▶ [Task to complete]
Starting at the beginning of the material and ending with the line that contains "مجله تخصصی مبلمان و دکوراسیون پی جی ما", copy the text word for word, including both of those lines. Leave the pictures out of your answer.

▶ [Study material]
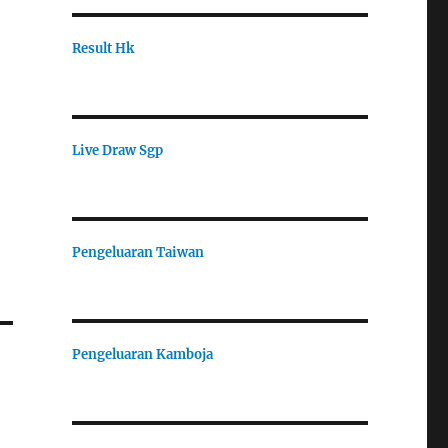
Result Hk
Live Draw Sgp
Pengeluaran Taiwan
Pengeluaran Kamboja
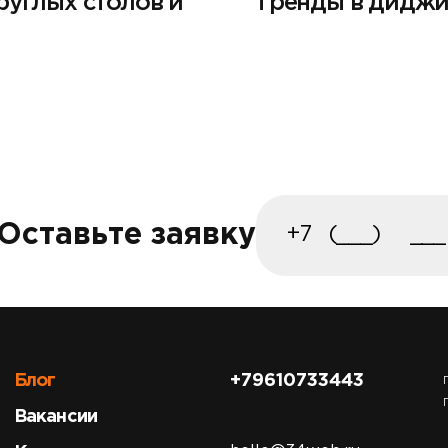
руглых столов и
Тренды в диджит
Оставьте заявку
Блог
+79610733443
Вакансии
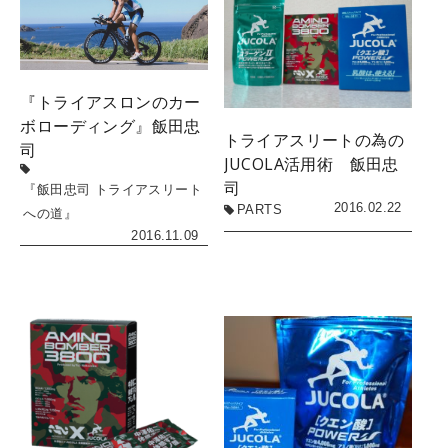
『トライアスロンのカー
ボローディング』飯田忠
トライアスリートの為の
司
JUCOLA活用術 飯田忠
司
『飯田忠司 トライアスリート
2016.02.22
PARTS
への道』
2016.11.09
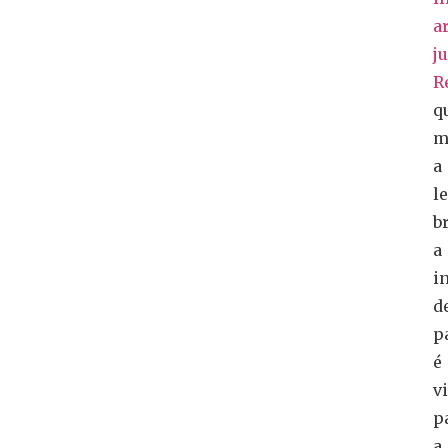
ar
j
R
q
m
a
l
b
a
i
d
p
é
vi
p
a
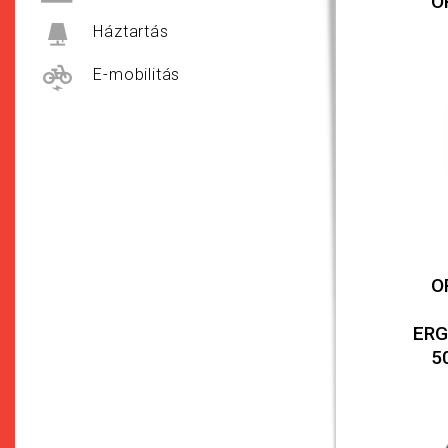
O
Háztartás
E-mobilitás
O
ERG
5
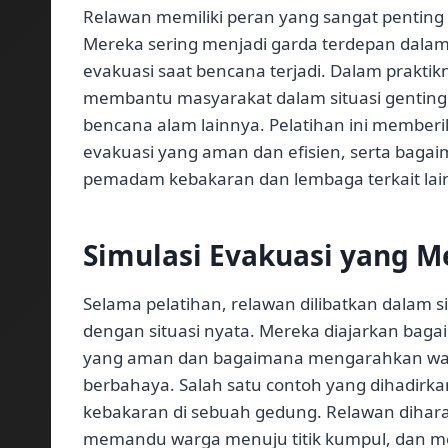
Relawan memiliki peran yang sangat pentin
Mereka sering menjadi garda terdepan dal
evakuasi saat bencana terjadi. Dalam prakti
membantu masyarakat dalam situasi genting s
bencana alam lainnya. Pelatihan ini member
evakuasi yang aman dan efisien, serta bagai
pemadam kebakaran dan lembaga terkait lai
Simulasi Evakuasi yang 
Selama pelatihan, relawan dilibatkan dalam s
dengan situasi nyata. Mereka diajarkan baga
yang aman dan bagaimana mengarahkan war
berbahaya. Salah satu contoh yang dihadirkan
kebakaran di sebuah gedung. Relawan dihar
memandu warga menuju titik kumpul, dan mem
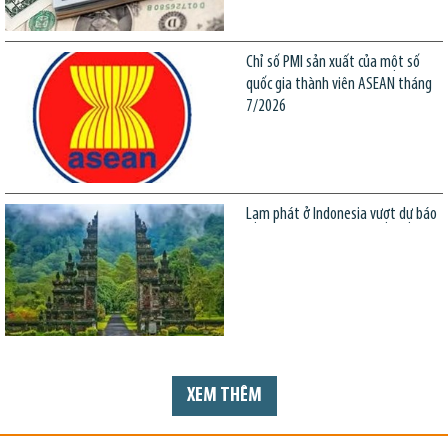
Chỉ số PMI sản xuất của một số
quốc gia thành viên ASEAN tháng
7/2026
Lạm phát ở Indonesia vượt dự báo
XEM THÊM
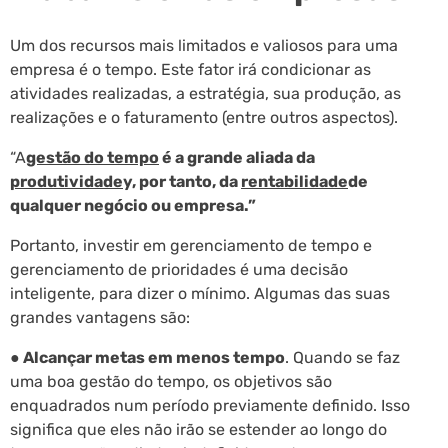
Um dos recursos mais limitados e valiosos para uma
empresa é o tempo. Este fator irá condicionar as
atividades realizadas, a estratégia, sua produção, as
realizações e o faturamento (entre outros aspectos).
“A
gestão do tempo
é a grande aliada da
produtividade
y, por tanto, da
rentabilidade
de
qualquer negócio ou empresa.”
Portanto, investir em gerenciamento de tempo e
gerenciamento de prioridades é uma decisão
inteligente, para dizer o mínimo. Algumas das suas
grandes vantagens são:
● Alcançar metas em menos tempo
. Quando se faz
uma boa gestão do tempo, os objetivos são
enquadrados num período previamente definido. Isso
significa que eles não irão se estender ao longo do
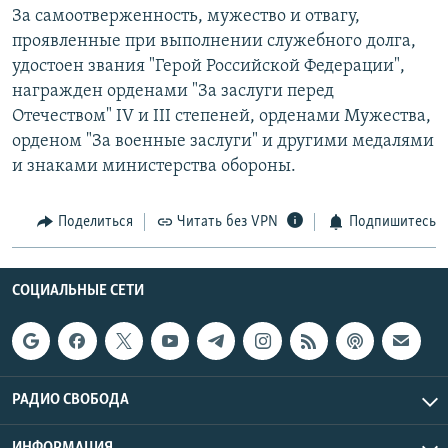
За самоотверженность, мужество и отвагу,
проявленные при выполнении служебного долга,
удостоен звания "Герой Российской Федерации",
награжден орденами "За заслуги перед
Отечеством" IV и III степеней, орденами Мужества,
орденом "За военные заслуги" и другими медалями
и знаками министерства обороны.
Поделиться
Читать без VPN
Подпишитесь
СОЦИАЛЬНЫЕ СЕТИ
РАДИО СВОБОДА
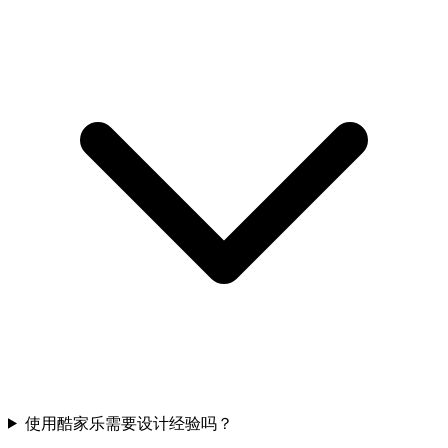
使用酷家乐需要设计经验吗？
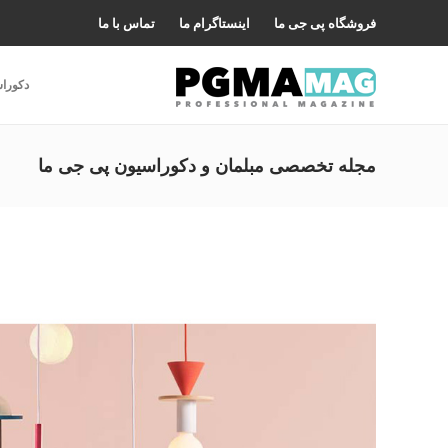
فروشگاه پی جی ما
اینستاگرام ما
تماس با ما
دکورا
مجله تخصصی مبلمان و دکوراسیون پی جی ما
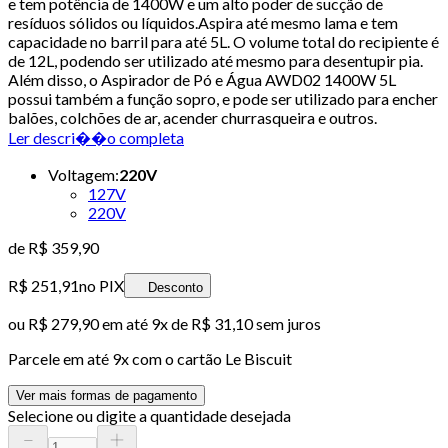
e tem potência de 1400W e um alto poder de sucção de
resíduos sólidos ou líquidos.Aspira até mesmo lama e tem
capacidade no barril para até 5L. O volume total do recipiente é
de 12L, podendo ser utilizado até mesmo para desentupir pia.
Além disso, o Aspirador de Pó e Água AWD02 1400W 5L
possui também a função sopro, e pode ser utilizado para encher
balões, colchões de ar, acender churrasqueira e outros.
Ler descri��o completa
Voltagem
:
220V
127V
220V
de
R$ 359,90
R$ 251,91
no PIX
Desconto
ou
R$ 279,90
em até
9x de R$ 31,10 sem juros
Parcele em até
9
x com o cartão
Le Biscuit
Ver mais formas de pagamento
Selecione ou digite a quantidade desejada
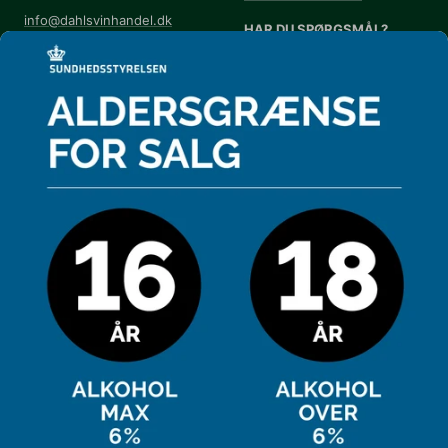
info@dahlsvinhandel.dk
HAR DU SPØRGSMÅL?
Handelsbetingelser
Se vores
FAQ
Annuller eller returnér din
Kontrolrapport
ordre
Kontrolrapport - overfor
Cookie-præferencer
DAHLS NYHEDSBREV
Få et ugentlig tilbud og invitationer til
arrangementer.
Din e-mail
FØLG OS PÅ DE SOCIALE
MEDIER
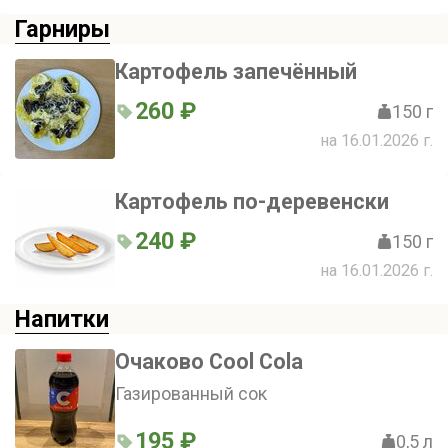
Гарниры
Картофель запечённый
260 ₽
150 г
на 16.01.2026 г.
Картофель по-деревенски
240 ₽
150 г
на 16.01.2026 г.
Напитки
Очаково Cool Cola
Газированный сок
195 ₽
0,5 л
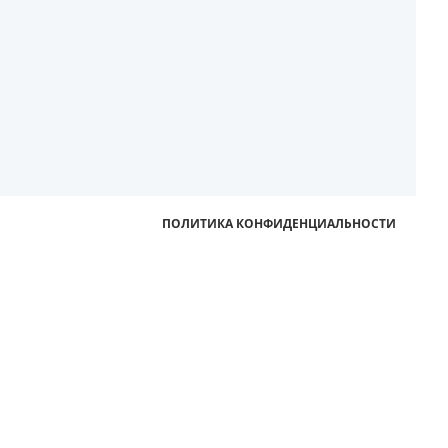
ПОЛИТИКА КОНФИДЕНЦИАЛЬНОСТИ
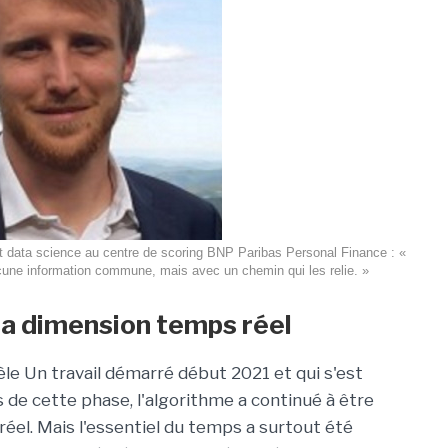
et data science au centre de scoring BNP Paribas Personal Finance : «
ne information commune, mais avec un chemin qui les relie. »
sa dimension temps réel
dèle Un travail démarré début 2021 et qui s'est
s de cette phase, l'algorithme a continué à être
réel. Mais l'essentiel du temps a surtout été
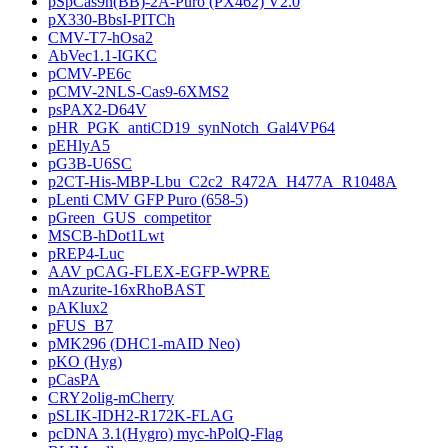
pSpCas9n(BB)-2A-Puro (PX462) V2.0
pX330-BbsI-PITCh
CMV-T7-hOsa2
AbVec1.1-IGKC
pCMV-PE6c
pCMV-2NLS-Cas9-6XMS2
psPAX2-D64V
pHR_PGK_antiCD19_synNotch_Gal4VP64
pEHlyA5
pG3B-U6SC
p2CT-His-MBP-Lbu_C2c2_R472A_H477A_R1048A
pLenti CMV GFP Puro (658-5)
pGreen_GUS_competitor
MSCB-hDot1Lwt
pREP4-Luc
AAV pCAG-FLEX-EGFP-WPRE
mAzurite-16xRhoBAST
pAKlux2
pFUS_B7
pMK296 (DHC1-mAID Neo)
pKO (Hyg)
pCasPA
CRY2olig-mCherry
pSLIK-IDH2-R172K-FLAG
pcDNA 3.1(Hygro) myc-hPolQ-Flag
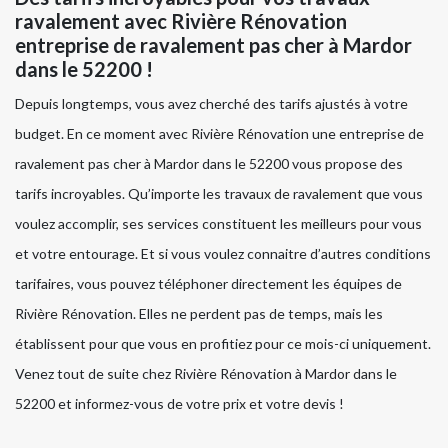
ravalement avec Rivière Rénovation
entreprise de ravalement pas cher à Mardor
dans le 52200 !
Depuis longtemps, vous avez cherché des tarifs ajustés à votre
budget. En ce moment avec Rivière Rénovation une entreprise de
ravalement pas cher à Mardor dans le 52200 vous propose des
tarifs incroyables. Qu’importe les travaux de ravalement que vous
voulez accomplir, ses services constituent les meilleurs pour vous
et votre entourage. Et si vous voulez connaitre d’autres conditions
tarifaires, vous pouvez téléphoner directement les équipes de
Rivière Rénovation. Elles ne perdent pas de temps, mais les
établissent pour que vous en profitiez pour ce mois-ci uniquement.
Venez tout de suite chez Rivière Rénovation à Mardor dans le
52200 et informez-vous de votre prix et votre devis !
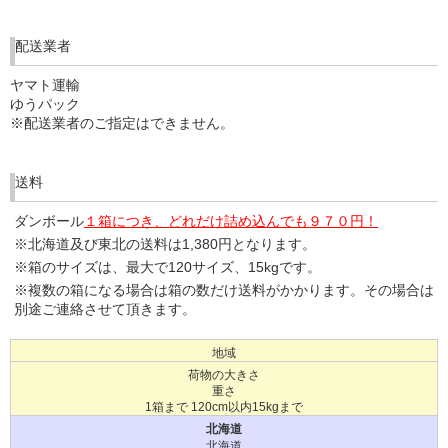
配送業者
ヤマト運輸
ゆうパック
※配送業者のご指定はできません。
送料
ダンボール
１箱につき、どれだけ詰め込んでも９７０円！
※北海道及び東北の送料は1,380円となります。
※箱のサイズは、最大で120サイズ、15kgです。
※複数の箱になる場合は箱の数だけ送料がかかります。その場合は
別途ご連絡させて頂きます。
地域
荷物の
大きさ
重さ
北海道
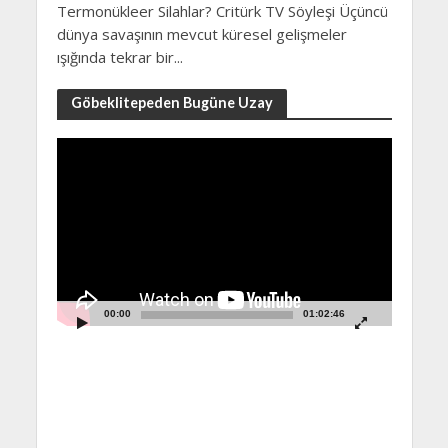
Termonükleer Silahlar? Critürk TV Söyleşi Üçüncü
dünya savaşının mevcut küresel gelişmeler
ışığında tekrar bir...
Göbeklitepeden Bugüne Uzay
Video
Player
00:00
01:02:46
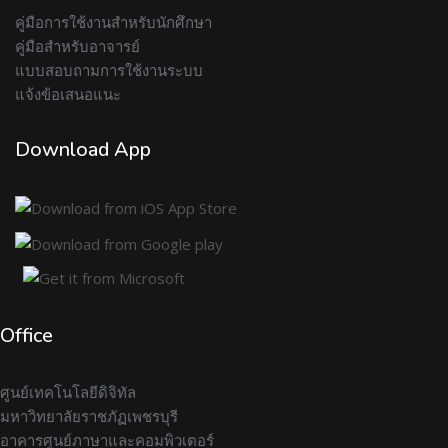
คู่มือการใช้งานสำหรับนักศึกษา
คู่มือสำหรับอาจารย์
แบบสอบถามการใช้งานระบบ
แจ้งข้อเสนอแนะ
Download App
Office
ศูนย์เทคโนโลยีดิจิทัล
มหาวิทยาลัยราชภัฏเพชรบุรี
อาคารศูนย์ภาษาและคอมพิวเตอร์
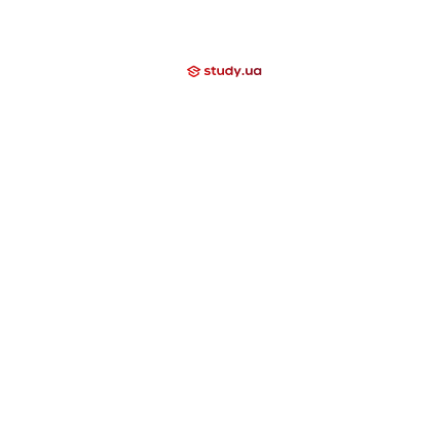
Відгуки
Блог
Допомагаємо
Контакти
Компаніям
Закриті напрямки
International School
Lyceum
Study Academy
Nova Study
Holidays
Neo Study
Day Camp
Nowa Akademika
Harvard School
Nova Camp
Вища освіта за кордоном
США
Канада
Велика Британія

▶ [Finished exercise]
Result Hk
Live Draw Sgp
Pengeluaran Taiwan
Pengeluaran Kamboja
руглых столов и
Тренды в диджит
Оставьте заявку
Блог
+79610733443
Вакансии
『トライアスロンのカー
ボローディング』飯田忠
トライアスリートの為の
司
JUCOLA活用術 飯田忠
司
『飯田忠司 トライアスリート
2016.02.22
PARTS
への道』
2016.11.09
ar
j
R
q
m
a
l
b
a
i
d
p
é
vi
p
a
O
Háztartás
E-mobilitás
O
ERG
5
Relawan memiliki peran yang sangat pentin
Mereka sering menjadi garda terdepan dal
evakuasi saat bencana terjadi. Dalam prakti
membantu masyarakat dalam situasi genting s
bencana alam lainnya. Pelatihan ini member
evakuasi yang aman dan efisien, serta bagai
pemadam kebakaran dan lembaga terkait lai
Simulasi Evakuasi yang 
Selama pelatihan, relawan dilibatkan dalam s
dengan situasi nyata. Mereka diajarkan baga
yang aman dan bagaimana mengarahkan war
berbahaya. Salah satu contoh yang dihadirkan
kebakaran di sebuah gedung. Relawan dihar
memandu warga menuju titik kumpul, dan mem
Chỉ số PMI sản xuất của một số
quốc gia thành viên ASEAN tháng
7/2026
Lạm phát ở Indonesia vượt dự báo
XEM THÊM
Um dos recursos mais limitados e valiosos para uma
empresa é o tempo. Este fator irá condicionar as
atividades realizadas, a estratégia, sua produção, as
realizações e o faturamento (entre outros aspectos).
“A
gestão do tempo
é a grande aliada da
produtividade
y, por tanto, da
rentabilidade
de
qualquer negócio ou empresa.”
Portanto, investir em gerenciamento de tempo e
gerenciamento de prioridades é uma decisão
inteligente, para dizer o mínimo. Algumas das suas
grandes vantagens são:
● Alcançar metas em menos tempo
. Quando se faz
uma boa gestão do tempo, os objetivos são
enquadrados num período previamente definido. Isso
significa que eles não irão se estender ao longo do
За самоотверженность, мужество и отвагу,
проявленные при выполнении служебного долга,
удостоен звания "Герой Российской Федерации",
награжден орденами "За заслуги перед
Отечеством" IV и III степеней, орденами Мужества,
орденом "За военные заслуги" и другими медалями
и знаками министерства обороны.
Поделиться
Читать без VPN
Подпишитесь
СОЦИАЛЬНЫЕ СЕТИ
РАДИО СВОБОДА
使用酷家乐需要设计经验吗？
فروشگاه پی جی ما
اینستاگرام ما
تماس با ما
دکورا
مجله تخصصی مبلمان و دکوراسیون پی جی ما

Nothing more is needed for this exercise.